[Saved entries]

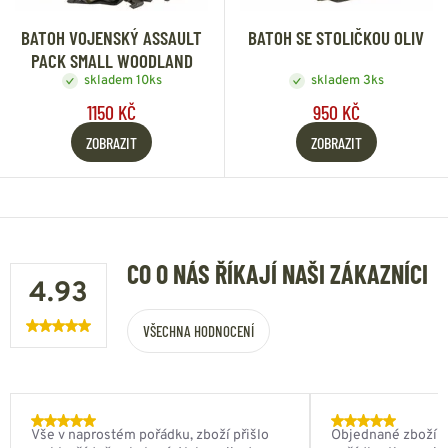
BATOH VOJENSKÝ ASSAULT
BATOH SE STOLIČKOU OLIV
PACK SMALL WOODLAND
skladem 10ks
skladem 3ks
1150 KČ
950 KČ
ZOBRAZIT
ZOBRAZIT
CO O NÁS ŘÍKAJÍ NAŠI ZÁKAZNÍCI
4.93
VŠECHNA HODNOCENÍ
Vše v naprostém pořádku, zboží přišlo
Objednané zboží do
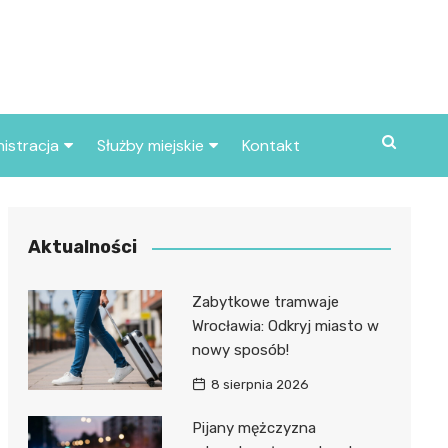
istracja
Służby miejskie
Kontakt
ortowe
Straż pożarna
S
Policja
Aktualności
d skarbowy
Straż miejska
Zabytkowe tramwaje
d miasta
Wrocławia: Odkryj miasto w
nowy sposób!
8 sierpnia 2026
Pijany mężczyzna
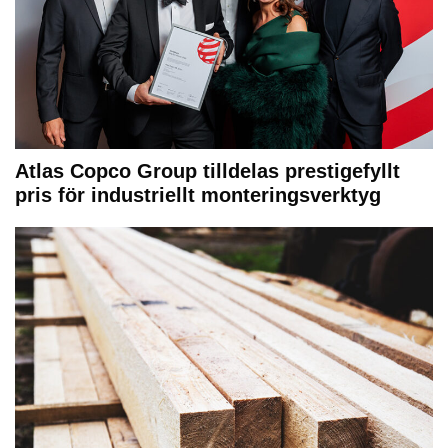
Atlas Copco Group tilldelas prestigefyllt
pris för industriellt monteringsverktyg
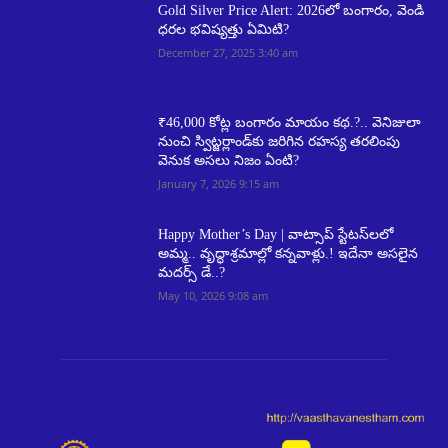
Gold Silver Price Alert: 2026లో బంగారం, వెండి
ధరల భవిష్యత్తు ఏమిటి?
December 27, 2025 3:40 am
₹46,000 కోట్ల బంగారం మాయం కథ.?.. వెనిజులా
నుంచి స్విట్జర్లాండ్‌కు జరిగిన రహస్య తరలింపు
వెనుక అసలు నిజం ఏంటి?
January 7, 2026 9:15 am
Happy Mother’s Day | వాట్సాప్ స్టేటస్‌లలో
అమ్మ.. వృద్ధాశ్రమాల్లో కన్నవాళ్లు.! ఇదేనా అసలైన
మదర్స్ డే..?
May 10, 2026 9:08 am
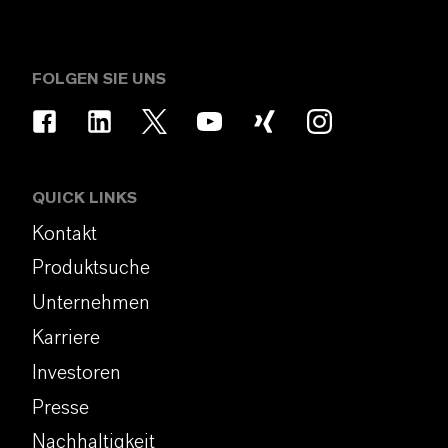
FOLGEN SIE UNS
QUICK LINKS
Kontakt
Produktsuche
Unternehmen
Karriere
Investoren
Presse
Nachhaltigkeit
--
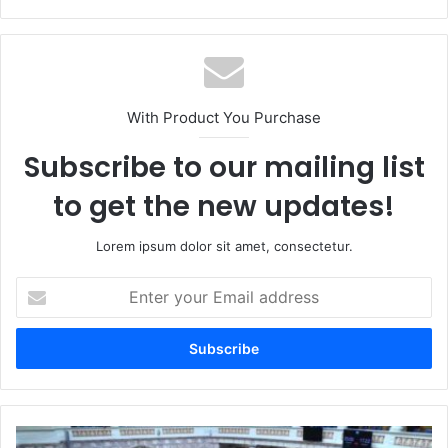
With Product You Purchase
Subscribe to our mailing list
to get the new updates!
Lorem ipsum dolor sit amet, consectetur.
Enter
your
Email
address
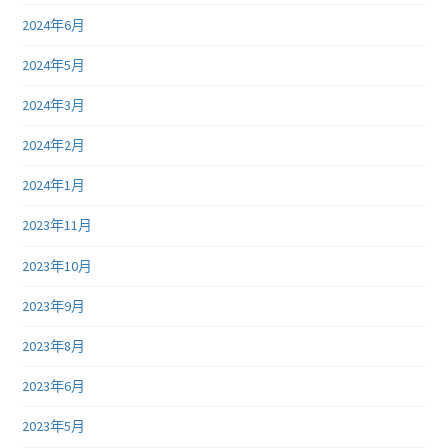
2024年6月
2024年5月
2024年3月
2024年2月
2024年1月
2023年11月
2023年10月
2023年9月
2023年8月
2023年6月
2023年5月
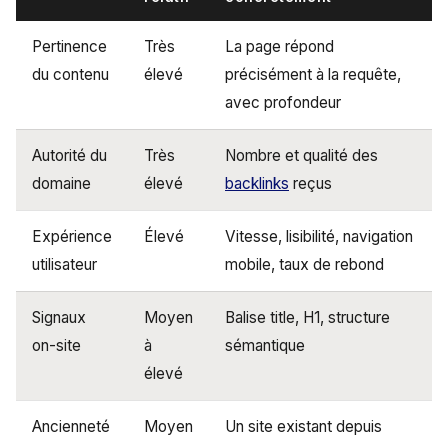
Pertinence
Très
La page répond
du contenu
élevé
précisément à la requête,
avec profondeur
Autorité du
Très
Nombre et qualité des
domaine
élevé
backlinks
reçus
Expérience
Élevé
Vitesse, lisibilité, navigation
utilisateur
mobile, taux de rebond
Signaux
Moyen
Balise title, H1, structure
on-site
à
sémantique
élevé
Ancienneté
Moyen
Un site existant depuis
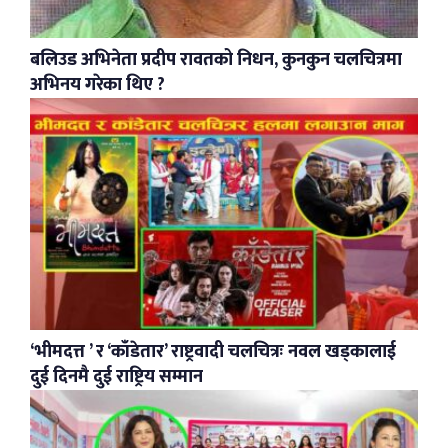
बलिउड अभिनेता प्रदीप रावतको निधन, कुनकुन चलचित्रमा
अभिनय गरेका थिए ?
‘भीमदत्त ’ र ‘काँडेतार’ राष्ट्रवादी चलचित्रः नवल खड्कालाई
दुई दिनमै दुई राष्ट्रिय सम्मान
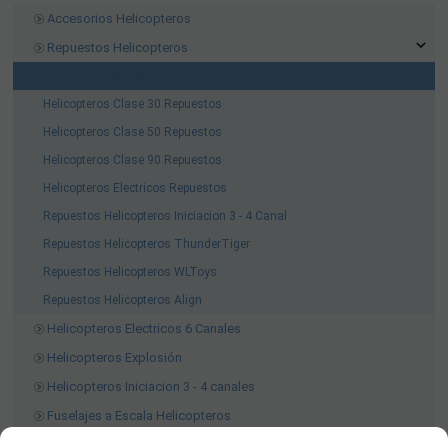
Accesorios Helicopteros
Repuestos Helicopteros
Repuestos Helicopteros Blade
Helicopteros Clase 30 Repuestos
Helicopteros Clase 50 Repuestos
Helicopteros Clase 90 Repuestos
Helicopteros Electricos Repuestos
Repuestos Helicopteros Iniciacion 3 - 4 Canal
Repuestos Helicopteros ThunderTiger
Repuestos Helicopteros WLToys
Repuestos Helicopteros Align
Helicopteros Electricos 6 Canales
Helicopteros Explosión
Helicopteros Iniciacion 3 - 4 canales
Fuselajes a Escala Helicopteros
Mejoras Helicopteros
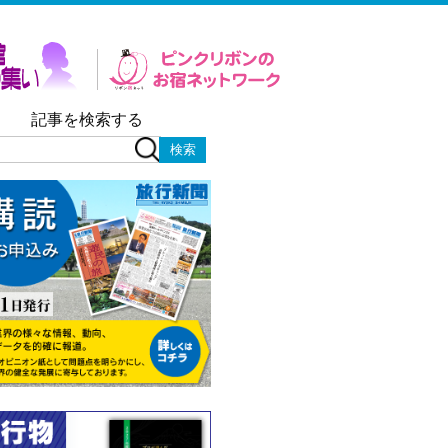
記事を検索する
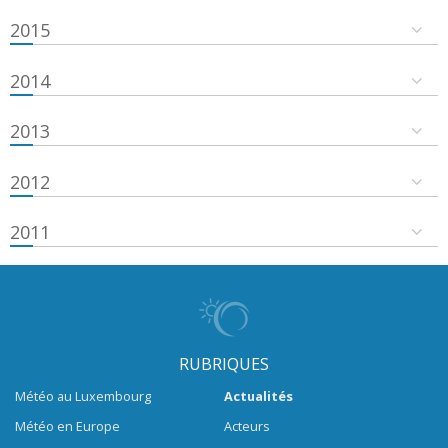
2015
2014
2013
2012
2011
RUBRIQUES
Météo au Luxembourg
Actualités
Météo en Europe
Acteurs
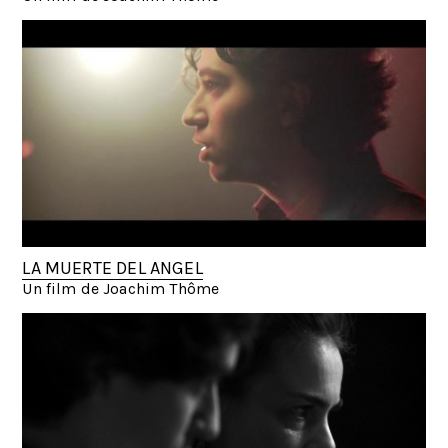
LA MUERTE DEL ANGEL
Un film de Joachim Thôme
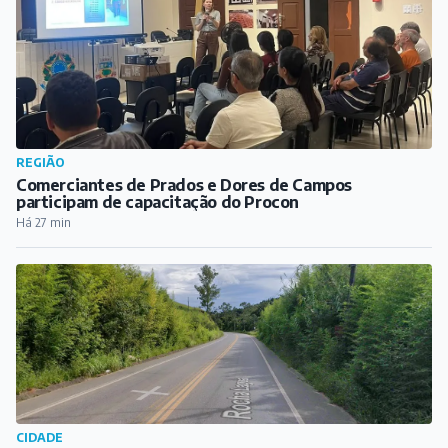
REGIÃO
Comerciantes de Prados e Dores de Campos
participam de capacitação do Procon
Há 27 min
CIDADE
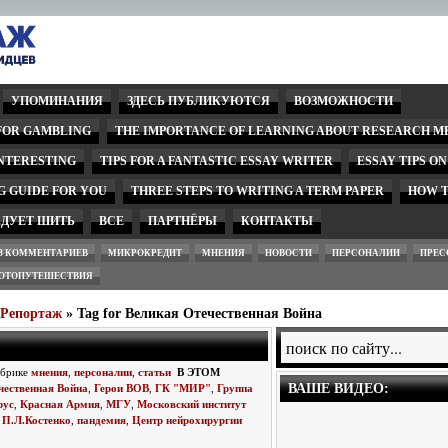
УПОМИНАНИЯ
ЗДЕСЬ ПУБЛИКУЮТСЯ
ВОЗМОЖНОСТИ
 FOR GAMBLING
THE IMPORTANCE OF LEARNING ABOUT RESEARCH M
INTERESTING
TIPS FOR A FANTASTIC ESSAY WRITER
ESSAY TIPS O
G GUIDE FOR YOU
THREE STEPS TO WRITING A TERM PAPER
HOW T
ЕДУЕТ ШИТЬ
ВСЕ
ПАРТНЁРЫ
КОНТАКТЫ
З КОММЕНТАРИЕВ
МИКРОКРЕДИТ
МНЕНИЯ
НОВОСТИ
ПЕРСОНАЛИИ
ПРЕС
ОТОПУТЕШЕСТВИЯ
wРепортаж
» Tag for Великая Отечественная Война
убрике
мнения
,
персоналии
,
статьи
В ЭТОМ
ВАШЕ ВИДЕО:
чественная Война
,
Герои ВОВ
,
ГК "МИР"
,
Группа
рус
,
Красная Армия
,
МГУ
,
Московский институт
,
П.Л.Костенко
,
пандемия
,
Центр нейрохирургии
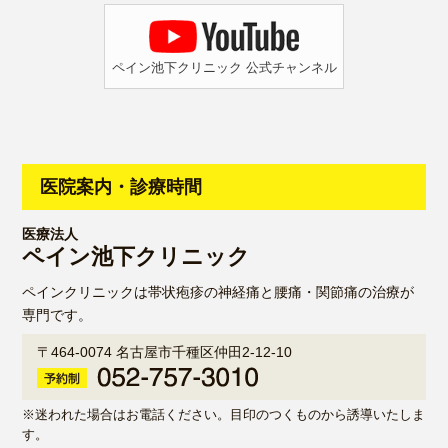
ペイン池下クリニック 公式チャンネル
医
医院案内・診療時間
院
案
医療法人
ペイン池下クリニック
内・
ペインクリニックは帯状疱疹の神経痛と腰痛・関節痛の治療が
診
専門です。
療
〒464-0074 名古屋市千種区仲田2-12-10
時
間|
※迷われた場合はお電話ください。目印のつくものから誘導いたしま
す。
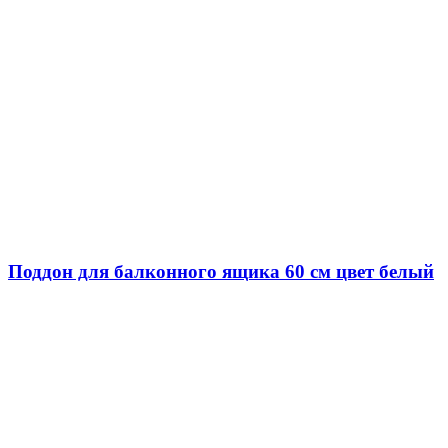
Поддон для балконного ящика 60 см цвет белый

## PROBLEM STATEMENT
Locate every line in the items above that contains the string "BATOH" and copy each one. Case matters.

## RESULT
BATOH VOJENSKÝ ASSAULT
BATOH SE STOLIČKOU OLIV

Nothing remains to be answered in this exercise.